Field Extraction to two Fields


(Pwe123345) #1

Hello,

I have a query like this:

named[17627]: 15-May-2018 15:57:33.135 queries: info: client <IP-ADRESS>#65281: query: calender.google.com IN A +

The GROK Pattern is like this:

%{DATA:UNWANTED} client %{IPV4:Client_Address}\#%{DATA:UNWANTED} query\: %{URIHOST:URI_Host} %{WORD:DNS_Direction} %{WORD:DNS_type}

Now I want to convert the part

... calender.google.com ....

to two fields:

URIHOST: calender.google.com
URITLD: google.com

Is this even possible?

kind regards
P


(Jochen) #2

Sure. You can either create a custom Grok pattern or process the result (“URI_Host”) accordingly.


(Pwe123345) #3

That sounds great.

Can you point me in the correct direction? Im not sure how to transform one string to two substrings with the grok pattern.

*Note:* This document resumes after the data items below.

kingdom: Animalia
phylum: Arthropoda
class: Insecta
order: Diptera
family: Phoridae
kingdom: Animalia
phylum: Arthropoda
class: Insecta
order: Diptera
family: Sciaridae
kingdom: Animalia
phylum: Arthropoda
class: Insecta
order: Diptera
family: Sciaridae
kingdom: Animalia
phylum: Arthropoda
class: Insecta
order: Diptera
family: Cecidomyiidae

To build the correct pattern should be no problem.

kind regards
Philipp


(Jochen) #4

The following regular expression would work:

\b(?:[0-9A-Za-z][0-9A-Za-z-]{0,62}\.)*(?<domain>[0-9A-Za-z][0-9A-Za-z-]{0,62}\.[0-9A-Za-z][0-9A-Za-z-]{0,62})(?:\.?\b)

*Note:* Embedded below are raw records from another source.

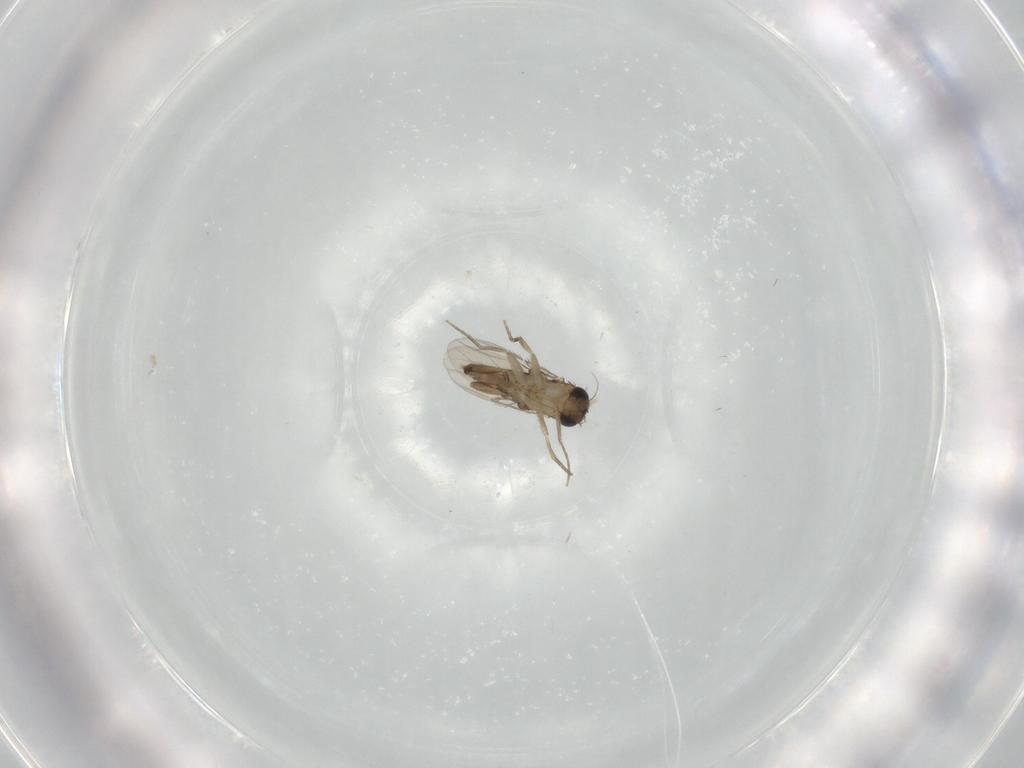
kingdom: Animalia
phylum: Arthropoda
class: Insecta
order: Diptera
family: Phoridae
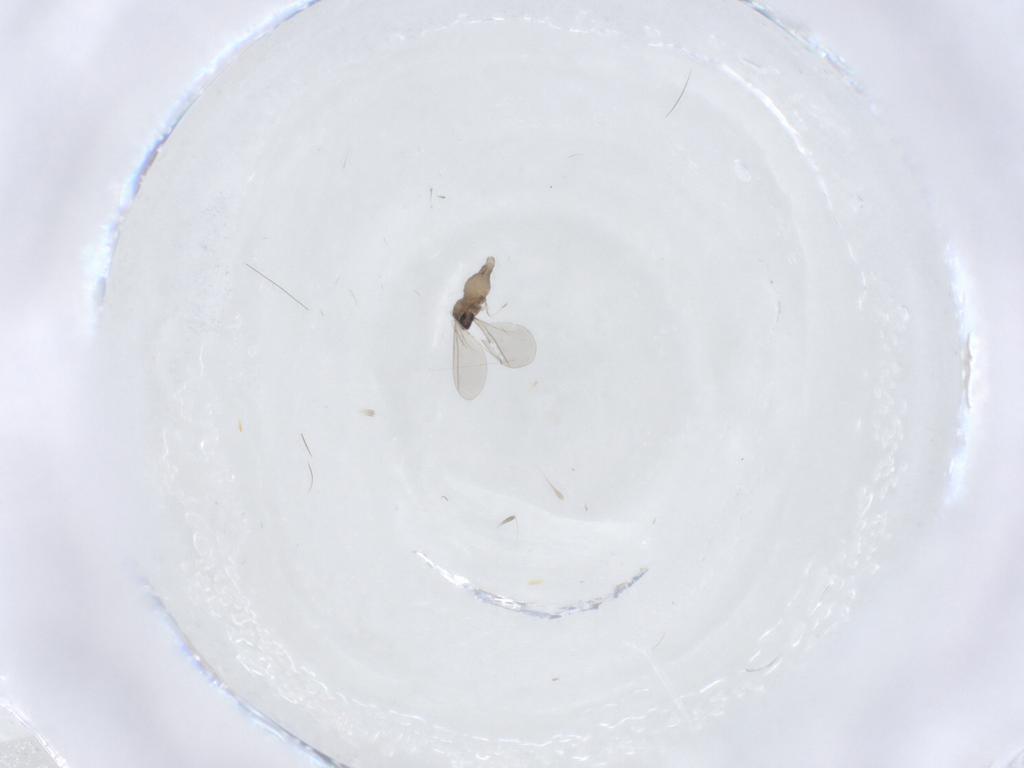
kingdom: Animalia
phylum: Arthropoda
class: Insecta
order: Diptera
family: Cecidomyiidae
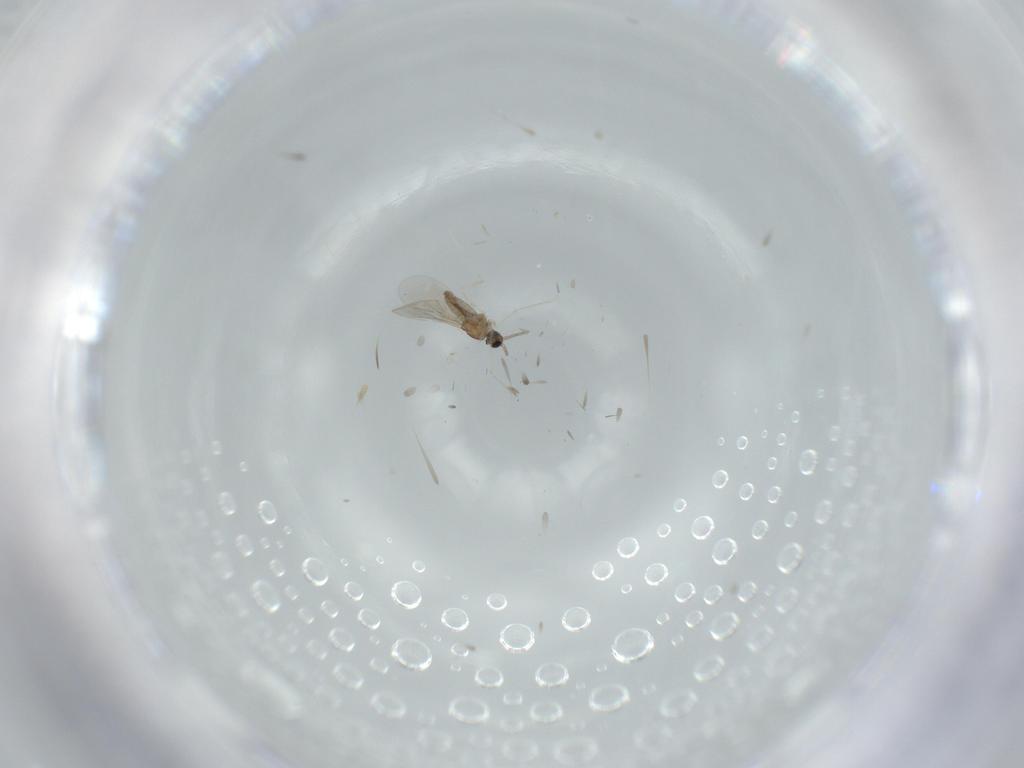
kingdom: Animalia
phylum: Arthropoda
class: Insecta
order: Diptera
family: Cecidomyiidae
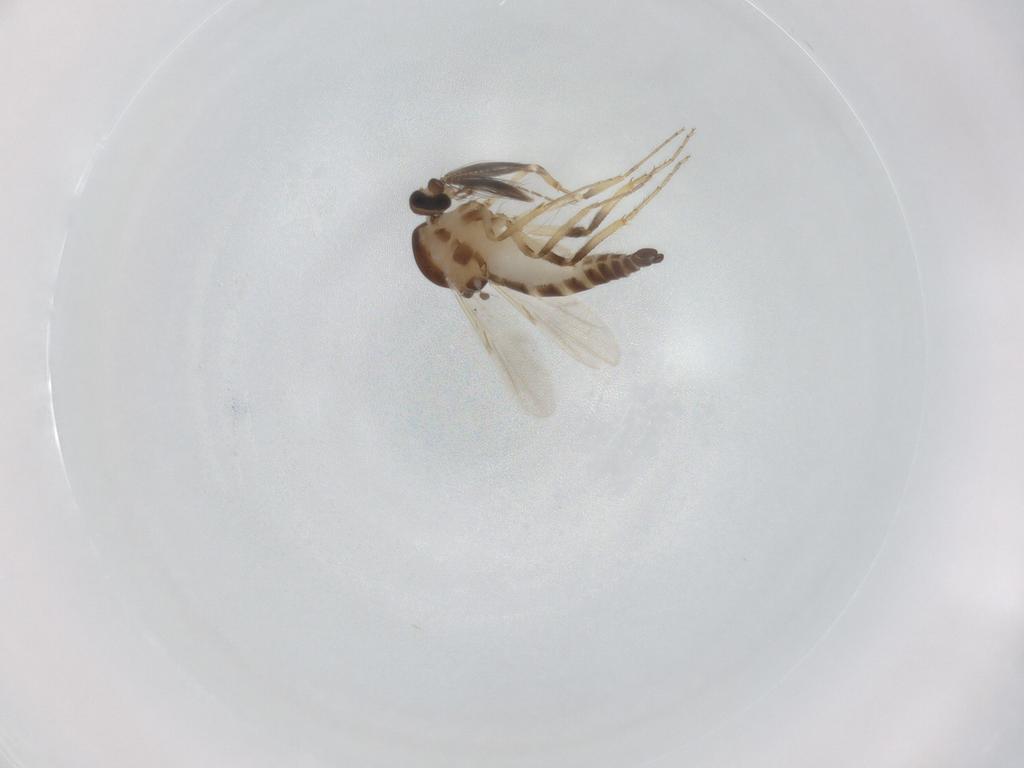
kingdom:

For example, the result in the “domain” group when matched against calender.google.com would contain google.com and when matched against foo.b-a-r.example.org it would contain example.org.


(Pwe123345) #5

Hi Jochen,

that looks great, thanks.

In the GROK Patterns, I just adjusted

\b(?:[0-9A-Za-z][0-9A-Za-z-]{0,62}\.)*(?<domain>[0-9A-Za-z][0-9A-Za-z-]{0,62}\.[0-9A-Za-z][0-9A-Za-z-]{0,62})(?:\.?\b)

to

\b(?:[0-9A-Za-z][0-9A-Za-z-]{0,62}\.)*(?<URI_TLD>[0-9A-Za-z][0-9A-Za-z-]{0,62}\.[0-9A-Za-z][0-9A-Za-z-]{0,62})(?:\.?\b)

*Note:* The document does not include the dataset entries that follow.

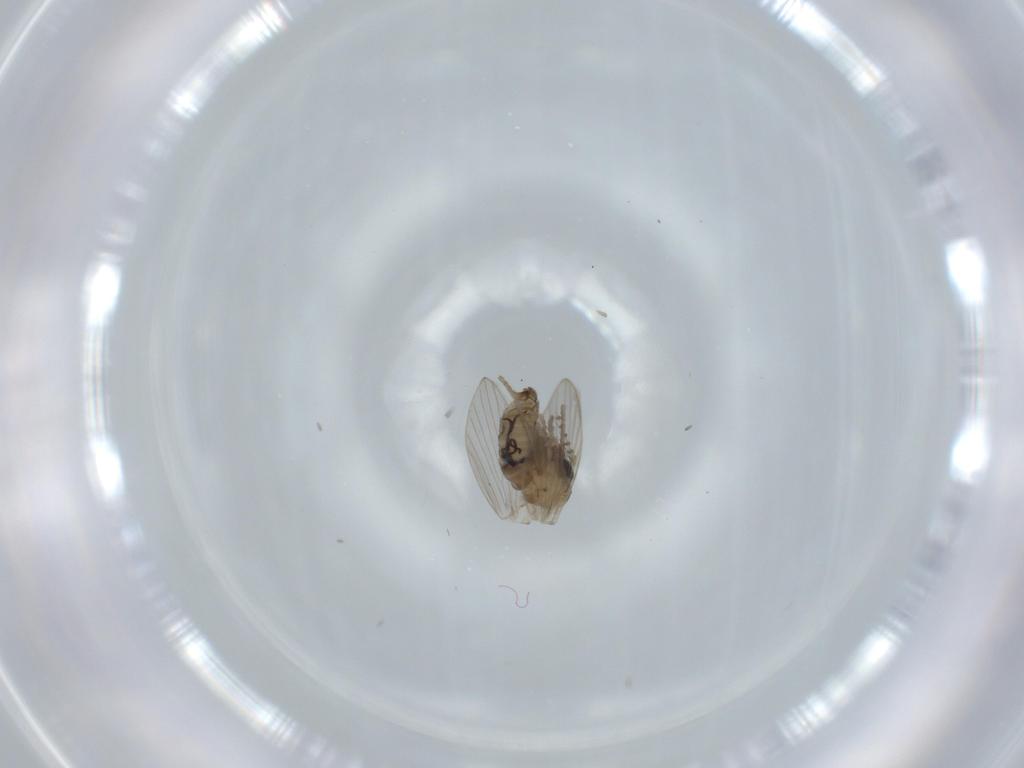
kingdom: Animalia
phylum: Arthropoda
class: Insecta
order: Diptera
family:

But the data still gets filled to the “domain” field.

kind regards
Philipp


(Jochen) #6

That’s why I provided a regular expression and a link to the regex() function.


(system) #7

This topic was automatically closed 14 days after the last reply. New replies are no longer allowed.